Objective: To investigate the differences in small airway lesions in patients with different types of idiopathic interstitial pneumonia (IIPs). Methods: A total of 46 patients with IIPs confirmed by video assisted thoracoscopic or open lung biopsy, hospitalized in the Respiratory and Critical Care Medicine of Beijing Chao-Yang Hospital, from Dec. 1998 through Nov. 2007 were studied, including 19 patients with idiopathic pulmonary fibrosis (IPF group), 14 with nonspecific interstitial pneumonia (NSIP group), and 13 cryptogenic organizing pneumonia (COP group). Pulmonary function and high resolution CT (HRCT) of the patients were examined before lung biopsy, and lung biopsy tissue were stained with hematoxylin-eosin. The abnormality of small airways in pathology, pulmonary function and HRCT were compared among these patients with IIPs. Results: Small airway inflammatory cell infiltration score (53.8±17.7) was significantly higher in the COP group than in the IPF group (38.8±9.7) (P<0.01). The fibrous tissue proliferation score in small airways (42.9±12.1) in the IPF group was significantly higher than that in the NSIP group (31.4±10.5) and the COP group (26.7±16.3) (both P<0.05). In the IPF group, NSIP group and COP group, the small airway function index was significantly reduced, and the maximum expiratory flow rate (V(25%), V(50%)) at 25% and 50% of the lung capacity was<80% predicted, the incidences of small airway dysfunction in the three groups were 63.2%, 69.2%, and 63.6%, respectively. There was no significant difference among the groups (P>0.05). Small airway inflammatory cell infiltration was negatively correlated with V(50%) of small airway function (r=-0.305, P=0.049). The bronchodilation rate in the HRCT of the IPF group (100%) was significantly higher than that of the NSIP group (50.0%) and the COP group (53.8%) (both P<0.01). Conclusion: The patients with IPF, NSIP and COP have abnormal pathologic, physiological and imaging changes of small airways, moreover have different characteristics.

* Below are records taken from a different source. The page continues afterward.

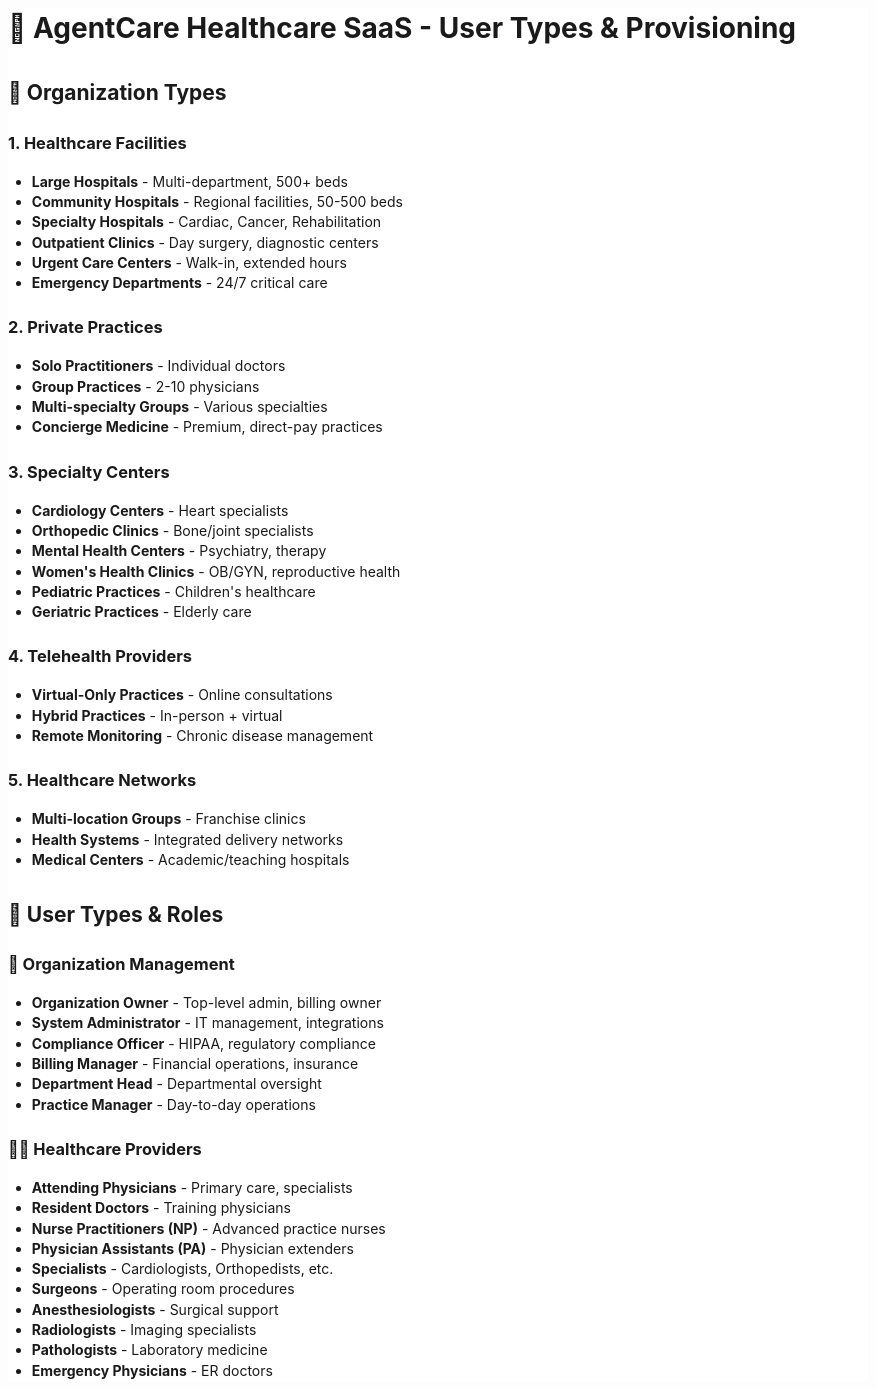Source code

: # 🏥 AgentCare Healthcare SaaS - User Types & Provisioning

## 🏢 **Organization Types**

### **1. Healthcare Facilities**
- **Large Hospitals** - Multi-department, 500+ beds
- **Community Hospitals** - Regional facilities, 50-500 beds  
- **Specialty Hospitals** - Cardiac, Cancer, Rehabilitation
- **Outpatient Clinics** - Day surgery, diagnostic centers
- **Urgent Care Centers** - Walk-in, extended hours
- **Emergency Departments** - 24/7 critical care

### **2. Private Practices**
- **Solo Practitioners** - Individual doctors
- **Group Practices** - 2-10 physicians
- **Multi-specialty Groups** - Various specialties
- **Concierge Medicine** - Premium, direct-pay practices

### **3. Specialty Centers**
- **Cardiology Centers** - Heart specialists
- **Orthopedic Clinics** - Bone/joint specialists
- **Mental Health Centers** - Psychiatry, therapy
- **Women's Health Clinics** - OB/GYN, reproductive health
- **Pediatric Practices** - Children's healthcare
- **Geriatric Practices** - Elderly care

### **4. Telehealth Providers**
- **Virtual-Only Practices** - Online consultations
- **Hybrid Practices** - In-person + virtual
- **Remote Monitoring** - Chronic disease management

### **5. Healthcare Networks**
- **Multi-location Groups** - Franchise clinics
- **Health Systems** - Integrated delivery networks
- **Medical Centers** - Academic/teaching hospitals

## 👥 **User Types & Roles**

### **🏢 Organization Management**
- **Organization Owner** - Top-level admin, billing owner
- **System Administrator** - IT management, integrations
- **Compliance Officer** - HIPAA, regulatory compliance
- **Billing Manager** - Financial operations, insurance
- **Department Head** - Departmental oversight
- **Practice Manager** - Day-to-day operations

### **👨‍⚕️ Healthcare Providers**
- **Attending Physicians** - Primary care, specialists
- **Resident Doctors** - Training physicians
- **Nurse Practitioners (NP)** - Advanced practice nurses
- **Physician Assistants (PA)** - Physician extenders
- **Specialists** - Cardiologists, Orthopedists, etc.
- **Surgeons** - Operating room procedures
- **Anesthesiologists** - Surgical support
- **Radiologists** - Imaging specialists
- **Pathologists** - Laboratory medicine
- **Emergency Physicians** - ER doctors
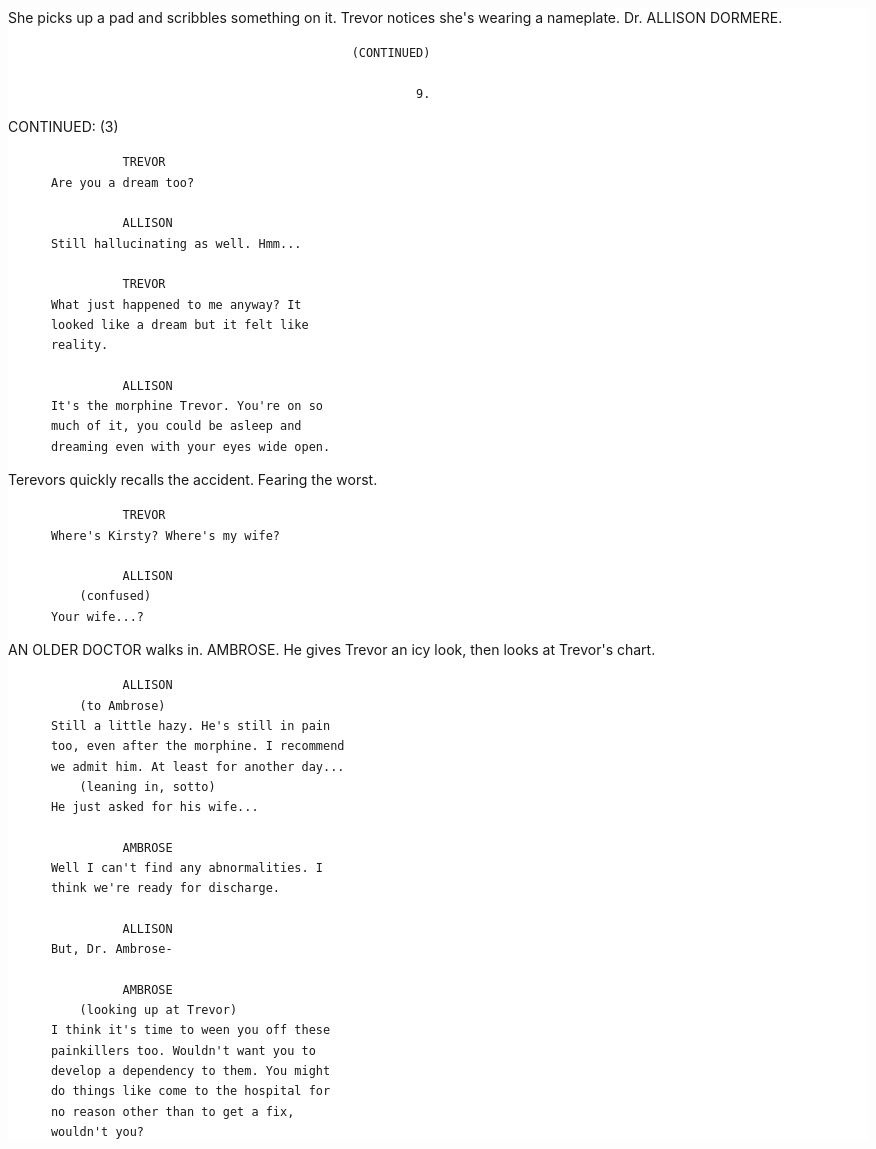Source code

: She picks up a pad and scribbles something on it. Trevor
notices she's wearing a nameplate. Dr. ALLISON DORMERE.


                                                    (CONTINUED)

                                                             9.
CONTINUED: (3)


                    TREVOR
          Are you a dream too?

                    ALLISON
          Still hallucinating as well. Hmm...

                    TREVOR
          What just happened to me anyway? It
          looked like a dream but it felt like
          reality.

                    ALLISON
          It's the morphine Trevor. You're on so
          much of it, you could be asleep and
          dreaming even with your eyes wide open.

Terevors quickly recalls the accident. Fearing the worst.

                    TREVOR
          Where's Kirsty? Where's my wife?

                    ALLISON
              (confused)
          Your wife...?

AN OLDER DOCTOR walks in. AMBROSE. He gives Trevor an icy
look, then looks at Trevor's chart.

                    ALLISON
              (to Ambrose)
          Still a little hazy. He's still in pain
          too, even after the morphine. I recommend
          we admit him. At least for another day...
              (leaning in, sotto)
          He just asked for his wife...

                    AMBROSE
          Well I can't find any abnormalities. I
          think we're ready for discharge.

                    ALLISON
          But, Dr. Ambrose-

                    AMBROSE
              (looking up at Trevor)
          I think it's time to ween you off these
          painkillers too. Wouldn't want you to
          develop a dependency to them. You might
          do things like come to the hospital for
          no reason other than to get a fix,
          wouldn't you?

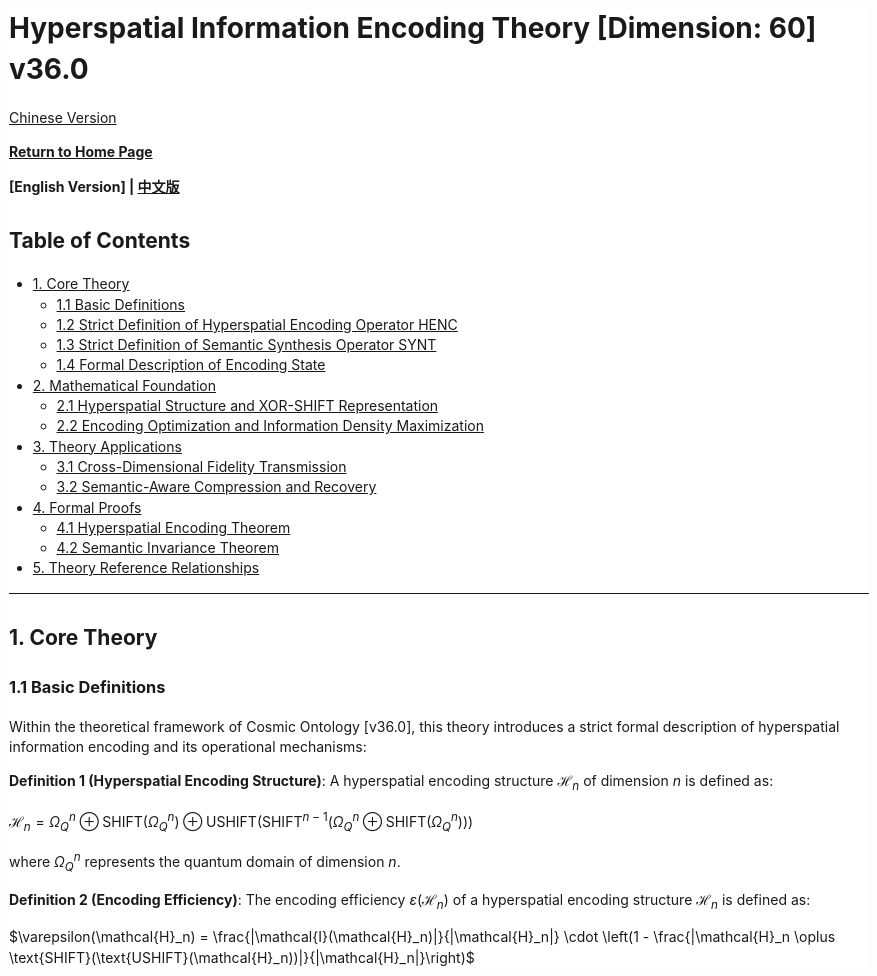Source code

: # Hyperspatial Information Encoding Theory [Dimension: 60] v36.0

[Chinese Version](formal_theory_hyperspatial_information_encoding.md)

**[Return to Home Page](../README_en.md)**

**[English Version] | [中文版](formal_theory_hyperspatial_information_encoding.md)**

## Table of Contents

- [1. Core Theory](#1-core-theory)
  - [1.1 Basic Definitions](#11-basic-definitions)
  - [1.2 Strict Definition of Hyperspatial Encoding Operator HENC](#12-strict-definition-of-hyperspatial-encoding-operator-henc)
  - [1.3 Strict Definition of Semantic Synthesis Operator SYNT](#13-strict-definition-of-semantic-synthesis-operator-synt)
  - [1.4 Formal Description of Encoding State](#14-formal-description-of-encoding-state)
- [2. Mathematical Foundation](#2-mathematical-foundation)
  - [2.1 Hyperspatial Structure and XOR-SHIFT Representation](#21-hyperspatial-structure-and-xor-shift-representation)
  - [2.2 Encoding Optimization and Information Density Maximization](#22-encoding-optimization-and-information-density-maximization)
- [3. Theory Applications](#3-theory-applications)
  - [3.1 Cross-Dimensional Fidelity Transmission](#31-cross-dimensional-fidelity-transmission)
  - [3.2 Semantic-Aware Compression and Recovery](#32-semantic-aware-compression-and-recovery)
- [4. Formal Proofs](#4-formal-proofs)
  - [4.1 Hyperspatial Encoding Theorem](#41-hyperspatial-encoding-theorem)
  - [4.2 Semantic Invariance Theorem](#42-semantic-invariance-theorem)
- [5. Theory Reference Relationships](#5-theory-reference-relationships)

---

## 1. Core Theory

### 1.1 Basic Definitions

Within the theoretical framework of Cosmic Ontology [v36.0], this theory introduces a strict formal description of hyperspatial information encoding and its operational mechanisms:

**Definition 1 (Hyperspatial Encoding Structure)**: A hyperspatial encoding structure $`\mathcal{H}_n`$ of dimension $`n`$ is defined as:

$`\mathcal{H}_n = \Omega_Q^n \oplus \text{SHIFT}(\Omega_Q^n) \oplus \text{USHIFT}(\text{SHIFT}^{n-1}(\Omega_Q^n \oplus \text{SHIFT}(\Omega_Q^n)))`$

where $`\Omega_Q^n`$ represents the quantum domain of dimension $`n`$.

**Definition 2 (Encoding Efficiency)**: The encoding efficiency $`\varepsilon(\mathcal{H}_n)`$ of a hyperspatial encoding structure $`\mathcal{H}_n`$ is defined as:

$`\varepsilon(\mathcal{H}_n) = \frac{|\mathcal{I}(\mathcal{H}_n)|}{|\mathcal{H}_n|} \cdot \left(1 - \frac{|\mathcal{H}_n \oplus \text{SHIFT}(\text{USHIFT}(\mathcal{H}_n))|}{|\mathcal{H}_n|}\right)`$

目的: 探讨不同类型特发性间质性肺炎(IIPs)患者小气道病变的差异。 方法: 收集1998年12月至2007年11月北京朝阳医院呼吸与危重症医学科经电视胸腔镜或小切口开胸肺活检确诊为IIPs的46例患者的临床资料,包括特发性肺纤维化(IPF)患者19例(IPF组),非特异性间质性肺炎(NSIP)患者14例(NSIP组)和隐源性(COP)患者13例(COP组)。入选患者在行肺活检前行肺功能及胸部高分辨率CT(HRCT)检查,肺组织标本HE染色。比较各组患者病理、肺功能和胸部HRCT中小气道病变的差异。 结果: COP组小气道炎性细胞浸润评分[(53.8±17.7)分]显著高于IPF组[(38.8±9.7)分](P<0.01)。IPF组小气道的纤维组织增生评分[(42.9±12.1)分]均显著高于NSIP组[(31.4±10.5)分]和COP组[(26.7±16.3)分](均P<0.05)。IPF组、NSIP组和COP组小气道功能指标明显降低,25%和50%肺活量时的最大呼气流速(V(25%)和V(50%))均<预计值80%;三组小气道功能障碍的发生率分别为63.2%、69.2%和63.6%,各组间差异均无统计学意义(均P>0.05)。小气道炎性细胞浸润与小气道功能指标V(50%)负相关(r=-0.305,P=0.049)。IPF组胸部HRCT中细支气管扩张率(100%)均显著高于NSIP组(50.0%)和COP组(53.8%)(均P<0.01)。 结论: IPF、NSIP和COP患者病理、生理、影像方面均存在小气道病变,且具有不同的病变特征。.
Keywords: High resolution CT; Lung diseases, interstitial; Pathology; Pulmonary function; Small airways.